The introduction of the Portapak had a great influence on the development of video art, guerrilla television, and activism. Video collectives such as TVTV and the Videofreex utilized Portapak technology to document countercultural movements apart from the Big Three television networks. The Portapak was also a crucial technology for the Raindance Foundation, a collective consisting of artists, academics, and scientists, motivated by the potential of the Portapak and video to develop alternative forms of communication. Because of its relative affordability and immediate playback capability, the Portapak provided artists, experimenters, and social commentators the ability to make and distribute videos apart from well-funded production companies.

A generation whose childhood had been dominated by broadcast television was now able to get its hands on a means of TV production. The machine was relatively inexpensive ($1,500), light- weight, easy to use and reliable, and it produced a decent black-and-white image with acceptable audio. Tape was reusable and inexpensive. The video portapak helped trigger a range of activity linking video with social change.
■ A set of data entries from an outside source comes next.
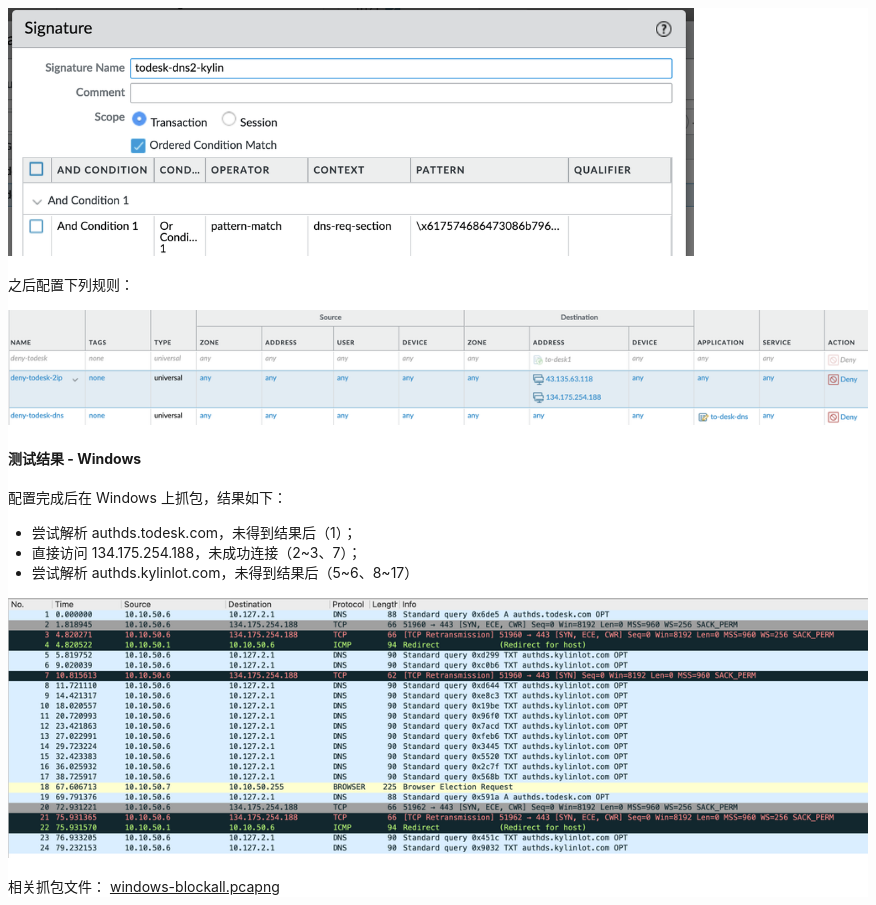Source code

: <img src="../../pics/image-20240521103852982.png" alt="image-20240521103852982" style="zoom:67%;" />

之后配置下列规则：

![image-20240521103752090](../../pics/image-20240521103752090.png)

#### 测试结果 - Windows

配置完成后在 Windows 上抓包，结果如下：

- 尝试解析 authds.todesk.com，未得到结果后（1）；
- 直接访问 134.175.254.188，未成功连接（2~3、7）；
- 尝试解析 authds.kylinlot.com，未得到结果后（5~6、8~17）

![image-20240521120119913](../../pics/image-20240521120119913.png)

相关抓包文件： [windows-blockall.pcapng](../../output/windows-blockall.pcapng)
The Portapak would seem to have been invented specifically for use by artists. Just when pure formalism had run its course; just when it became politically embarrassing to make objects, but ludicrous to make nothing; just when many artists were doing performance works but had nowhere to perform, or felt the need to keep a record of their performances; just when it began to seem silly to ask the same old Berkleean question, ‘If you build a sculpture in the desert where no one can see it, does it exist?’; just when it became clear that TV communicates more information to more people than large walls do; just when we understood that in order to define space it is necessary to encompass time; just when many established ideas in other disciplines were being questioned and new models were proposed — just then the Portapak became available.